An 80-year-old man wearing a Hijazi fouta and light cotton top with a Hijazi turban appeared teaching his 17-year-old son the profession of his grandparents, building mud houses. “I’m keen to pass the profession on to my son and next generation. Such professions shouldn’t die,” he told Arab News. “I’m thrilled to see people interested in our heritage. We try our hardest to represent our ancestors the best way possible.”
The shouts of the milkman can be heard on every block in the area as he roams the district promoting his goods “Milk, milk!” while the neighborhood’s mayor is welcoming the visitors and taking selfies and Snapchat videos with teenagers. “I told everyone long before the festival starts that this year’s edition will be one of its kind, and I was right,” the mayor told Arab News with a warm smile on his old face.

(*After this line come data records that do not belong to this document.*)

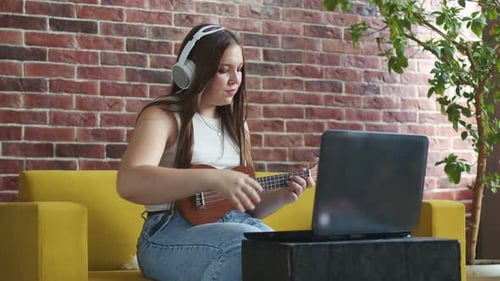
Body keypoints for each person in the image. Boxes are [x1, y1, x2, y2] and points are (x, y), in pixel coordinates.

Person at [116, 23, 314, 281]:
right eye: (223, 70)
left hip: (232, 226)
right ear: (191, 70)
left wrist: (283, 196)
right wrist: (213, 178)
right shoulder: (163, 116)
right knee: (243, 249)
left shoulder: (237, 125)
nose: (235, 80)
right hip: (168, 233)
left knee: (289, 256)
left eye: (240, 69)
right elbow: (129, 182)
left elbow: (243, 210)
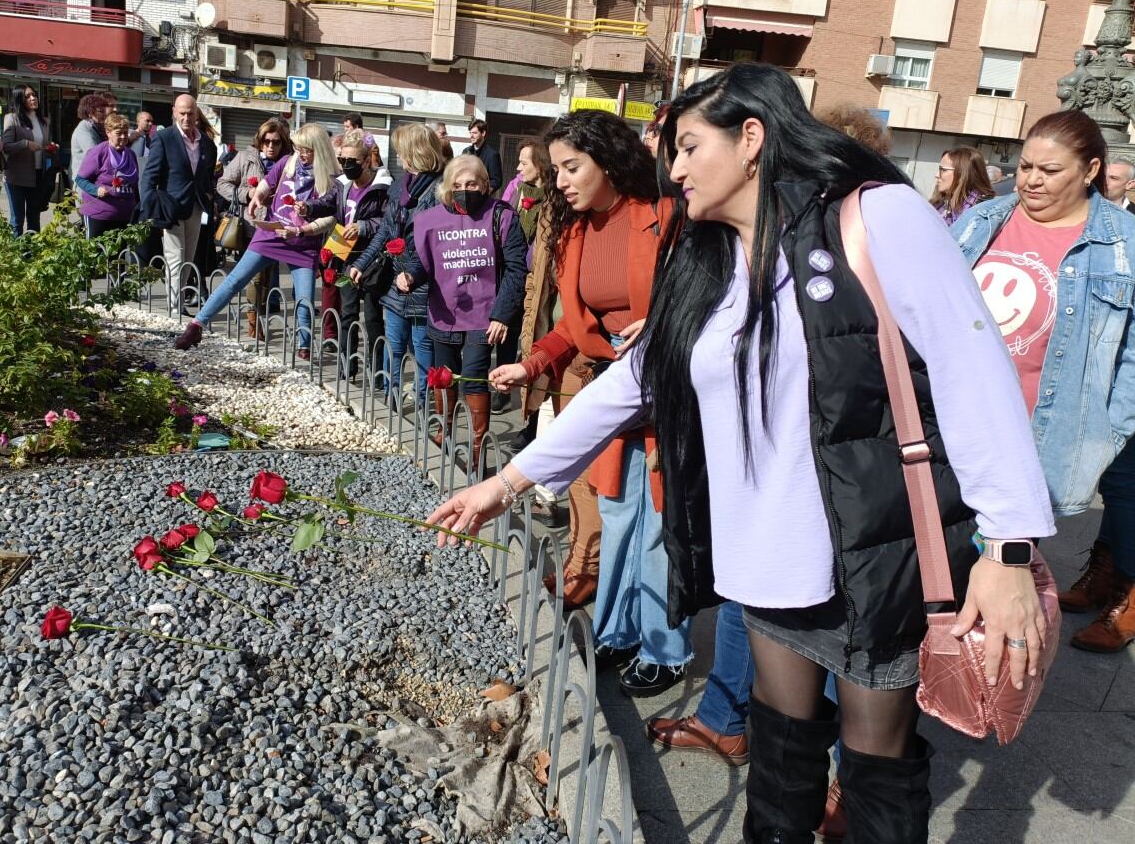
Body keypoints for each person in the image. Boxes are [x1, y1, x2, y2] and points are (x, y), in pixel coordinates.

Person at [433, 65, 1056, 842]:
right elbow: (636, 379)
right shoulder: (709, 259)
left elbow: (974, 370)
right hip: (767, 559)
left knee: (875, 775)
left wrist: (1009, 547)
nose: (676, 167)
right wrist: (510, 479)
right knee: (781, 758)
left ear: (752, 138)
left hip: (873, 552)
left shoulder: (877, 219)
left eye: (691, 147)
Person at [486, 110, 693, 693]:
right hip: (611, 387)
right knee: (621, 514)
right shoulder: (576, 229)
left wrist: (663, 321)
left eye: (572, 167)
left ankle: (667, 648)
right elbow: (577, 326)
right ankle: (619, 631)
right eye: (557, 170)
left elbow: (705, 297)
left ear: (608, 159)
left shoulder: (665, 216)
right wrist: (531, 364)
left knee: (657, 522)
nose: (562, 181)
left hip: (668, 386)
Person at [954, 110, 1135, 654]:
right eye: (1025, 166)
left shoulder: (1123, 243)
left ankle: (978, 682)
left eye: (1049, 170)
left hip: (1037, 438)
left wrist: (1110, 424)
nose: (1030, 179)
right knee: (936, 562)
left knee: (998, 572)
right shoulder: (982, 219)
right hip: (953, 422)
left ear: (1090, 170)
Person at [173, 122, 340, 356]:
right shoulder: (288, 161)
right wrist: (256, 198)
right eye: (298, 148)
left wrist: (301, 231)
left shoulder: (333, 177)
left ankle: (304, 345)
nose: (300, 154)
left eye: (306, 150)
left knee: (304, 298)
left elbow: (330, 218)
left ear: (319, 149)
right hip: (270, 233)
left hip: (303, 243)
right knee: (235, 280)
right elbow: (266, 183)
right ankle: (196, 325)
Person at [409, 154, 526, 466]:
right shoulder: (431, 219)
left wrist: (502, 314)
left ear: (484, 185)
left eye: (472, 183)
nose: (464, 189)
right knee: (444, 376)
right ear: (447, 187)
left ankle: (478, 446)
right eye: (458, 184)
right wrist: (409, 275)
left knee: (474, 376)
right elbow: (422, 261)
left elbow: (516, 269)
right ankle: (443, 429)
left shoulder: (502, 216)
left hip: (484, 315)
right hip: (443, 311)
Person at [348, 123, 445, 406]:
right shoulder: (401, 186)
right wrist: (362, 263)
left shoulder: (440, 191)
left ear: (416, 153)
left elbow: (438, 245)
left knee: (422, 346)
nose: (399, 158)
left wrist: (415, 273)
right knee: (393, 344)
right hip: (395, 280)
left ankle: (424, 402)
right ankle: (391, 398)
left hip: (423, 283)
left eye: (402, 152)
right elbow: (385, 232)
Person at [140, 94, 217, 314]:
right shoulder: (164, 138)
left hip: (196, 206)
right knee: (175, 256)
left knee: (188, 257)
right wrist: (148, 203)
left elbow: (208, 174)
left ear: (196, 114)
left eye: (190, 113)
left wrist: (209, 195)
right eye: (182, 113)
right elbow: (150, 174)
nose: (186, 117)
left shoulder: (206, 143)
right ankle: (175, 307)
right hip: (171, 206)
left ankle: (179, 300)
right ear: (174, 112)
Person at [217, 118, 292, 338]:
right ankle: (253, 322)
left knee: (268, 277)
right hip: (252, 226)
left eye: (276, 142)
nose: (271, 146)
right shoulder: (245, 157)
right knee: (256, 277)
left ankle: (260, 316)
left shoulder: (289, 162)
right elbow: (222, 183)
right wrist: (247, 194)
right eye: (267, 141)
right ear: (260, 141)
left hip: (278, 227)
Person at [501, 138, 553, 447]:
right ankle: (527, 420)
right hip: (517, 279)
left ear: (541, 165)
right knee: (522, 348)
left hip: (539, 283)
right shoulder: (517, 192)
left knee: (537, 352)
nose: (519, 168)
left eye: (524, 162)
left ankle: (534, 425)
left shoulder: (552, 199)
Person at [332, 131, 390, 378]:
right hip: (346, 256)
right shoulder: (342, 184)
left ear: (367, 160)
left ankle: (376, 371)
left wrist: (365, 226)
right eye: (343, 160)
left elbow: (389, 221)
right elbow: (328, 204)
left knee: (373, 317)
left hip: (374, 259)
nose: (347, 166)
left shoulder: (383, 186)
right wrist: (308, 208)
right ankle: (347, 366)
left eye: (352, 161)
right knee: (347, 313)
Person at [72, 112, 140, 239]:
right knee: (97, 254)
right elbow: (80, 179)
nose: (123, 137)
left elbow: (135, 186)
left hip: (124, 216)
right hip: (99, 215)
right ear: (108, 133)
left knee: (118, 256)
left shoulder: (131, 154)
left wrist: (138, 208)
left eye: (125, 133)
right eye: (119, 133)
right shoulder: (98, 152)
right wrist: (96, 190)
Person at [1, 85, 53, 235]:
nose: (33, 98)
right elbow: (5, 146)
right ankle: (16, 254)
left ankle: (32, 251)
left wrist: (50, 147)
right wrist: (25, 144)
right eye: (28, 96)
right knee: (17, 219)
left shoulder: (44, 121)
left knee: (34, 217)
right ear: (19, 100)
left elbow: (43, 145)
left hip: (38, 175)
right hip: (16, 177)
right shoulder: (12, 119)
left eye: (34, 95)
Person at [931, 145, 994, 225]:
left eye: (943, 170)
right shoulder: (939, 203)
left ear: (963, 173)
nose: (937, 175)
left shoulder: (983, 211)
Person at [70, 93, 110, 180]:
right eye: (101, 111)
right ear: (90, 113)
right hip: (84, 182)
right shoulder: (83, 129)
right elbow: (94, 153)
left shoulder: (97, 127)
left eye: (105, 111)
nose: (105, 115)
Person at [463, 119, 502, 189]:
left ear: (483, 133)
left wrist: (481, 190)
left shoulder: (492, 155)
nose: (471, 136)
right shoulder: (465, 152)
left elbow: (496, 181)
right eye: (470, 133)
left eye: (474, 133)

One cannot pay a visit to Al-Balad without seeing the famous 200-year-old property that is now covered entirely in tin foil. The idea came to Saudi artist Abdullah Al-Othman, and was intended as a message to the people to preserve their ancient buildings instead of leaving them to decay with time. The house used to be an abandoned 19th century women’s shelter.
The festival did not only attract Saudis, as many foreigners were also present and expressed how fascinated they are by the rich Saudi culture.
“I love visiting cultural sites in every country I go to,” said a Swedish expat who has been living in the Kingdom for three years now. “Al-Balad is a fascinating district and can’t be explored in one visit — this is my second visit.”